A long slow goodbye...

Aug 26, 2015 11:18

Jen,
This is the long slow goodbye that I always feared would someday come to fruition.

The relationship, in my opinion, started very dishonest on your part. You acted for months like you were divorced but then eventually told me that you were still “technically married”. How did you expect me not to have an issue with that? For a total of 11 months I went through a divorce by your side, holding your hand, eliminating your stress, and being a friend as best as I could. It was draining, stressful, and painful on a daily basis but I did it because I said I wouldn’t leave you and because I loved you with my whole heart. I put your feelings ahead of my own feelings because that is what someone who loves another does. I sacrificed for you…because I love you.
I feel at times you did many things too but your actions were never enough. I don’t say that in a mean way but actions do speak louder than words. You are a great talker. The year we were together even though there was stress the eye was on the prize. My prize was eventually going to be a life with you. The apple of my eye, my better half, my best friend. I know that things were never perfect, which they rarely are in any relationship, but I was content. Sleeping next to you brought me the best sleep of my life. Making love to you? No one held a candle to that feeling of closeness or togetherness. I said some things that cut like a knife because I was so stressed out for the above reasons. I loved you so deep. So true. So pure.

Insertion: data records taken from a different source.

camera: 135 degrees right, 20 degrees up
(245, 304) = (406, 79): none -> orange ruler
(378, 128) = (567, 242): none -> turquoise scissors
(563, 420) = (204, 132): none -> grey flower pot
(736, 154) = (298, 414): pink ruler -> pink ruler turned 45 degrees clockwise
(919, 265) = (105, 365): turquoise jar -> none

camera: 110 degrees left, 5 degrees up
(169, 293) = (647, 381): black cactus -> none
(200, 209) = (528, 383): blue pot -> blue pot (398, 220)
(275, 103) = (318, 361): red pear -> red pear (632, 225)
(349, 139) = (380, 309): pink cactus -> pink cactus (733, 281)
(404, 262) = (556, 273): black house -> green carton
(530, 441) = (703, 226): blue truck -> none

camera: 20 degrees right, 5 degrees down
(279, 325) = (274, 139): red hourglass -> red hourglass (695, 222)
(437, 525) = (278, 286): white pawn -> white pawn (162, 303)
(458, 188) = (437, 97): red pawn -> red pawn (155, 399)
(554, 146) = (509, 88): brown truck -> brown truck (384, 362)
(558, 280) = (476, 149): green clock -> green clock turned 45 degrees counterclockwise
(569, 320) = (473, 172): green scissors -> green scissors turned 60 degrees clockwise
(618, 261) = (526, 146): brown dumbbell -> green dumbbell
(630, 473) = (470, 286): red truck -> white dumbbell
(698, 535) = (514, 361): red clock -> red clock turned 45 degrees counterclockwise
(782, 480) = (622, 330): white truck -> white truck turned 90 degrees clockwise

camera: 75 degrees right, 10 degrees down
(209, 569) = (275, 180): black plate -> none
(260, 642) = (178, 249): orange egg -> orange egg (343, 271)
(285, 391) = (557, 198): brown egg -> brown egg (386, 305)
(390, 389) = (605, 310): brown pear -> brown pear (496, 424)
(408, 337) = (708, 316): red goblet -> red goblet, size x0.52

When I came home and you were gone it ripped my heart out. I had to become cold and numb. I felt like I lost my best friend. My heart and soul. I didn’t know what to do other then start building walls and not letting you back in. Not allowing you to see how much I was hurt and damaged. I couldn’t chase you like you told me you wanted. I felt that if I chased you that you would see how vulnerable I really was and use it as a sword against me in the future. I had to pick up the pieces like so many times before. This killed me. It crushed me. It made me mentally unstable and out of control. It broke me down. I would have rather endured physical pain then the pain you caused me. I didn’t deserve that. I needed closure.

A month ago when we started to talk in working on this a second time around I was happy. I was ecstatic. I knew the things I needed to do to make you secure. I knew the things I wasn’t perfect at before and was willing to discuss them with you and work things out. I came to the table with an open mind, an open conscience and pure LOVE. These were not hard things to do because I was in LOVE WITH YOU. I knew I couldn’t do this on my own though. I knew you had to meet me halfway. You made the promise and the commitment that you would “Do whatever it takes” because you were “Not ever going to lose me again”, those were your words. You’re fighting for us words. What the fuck happened Jenny?

I don’t think you ever came back honest. I think you were still involved with your ex-boyfriend because he has money. I would hate to think that this is the reason you are with him. It pains me that you went back to him after what he put you through. I wish you were with someone else that made you happy. Not this person.
When we broke up this last time it pains me to read or remember the things you said. I don’t want to feel duped. I want to remember the person that I fell in love with. Not this callus person that could care less about me. You even sent me a video of me singing to you telling me you fall asleep sobbing to that video nightly. You tell me you love me with all your heart still but you don’t know what to do to fix us. To me that’s bullshit! How can you love someone and not be able to figure it out? It really doesn’t have to be that difficult. Now it’s too late. You threw me out Jenny. I know I am not innocent that I said some things that hurt pretty bad but it was all a defense mechanism to what you started.

I hate questioning if you ever loved me at all or wanted to be my wife the way you talked about it. Was it a game? The more I think about it I realize that it was just all talk. I believe that you were still talking to your ex keeping him around if it didn’t work out between us. In less than a few days you ran back into his arms. A guy that did unspeakable things to you and made you do things you were uncomfortable with. This tares me into pieces. I just want to get over you and pretend you never existed.
I don’t know if I am supposed to remember this for the rest of my life or if I should try to erase your memory from my mind and heart. I don’t even know how to do this. I’m scared that no one will ever love me for who I truly am. Not the way I want to be loved. You really hurt me and damaged me. I don’t even know how to repair.

I love you Jen. I want the best for you. Not the person you are with. I want what’s best for you. I want you to be in a good place and find what love truly is. I want you to forget about me if it causes you hurt or pain. I never wanted that for you. I will always miss your light of who I thought you once were. You took a piece of my heart with you.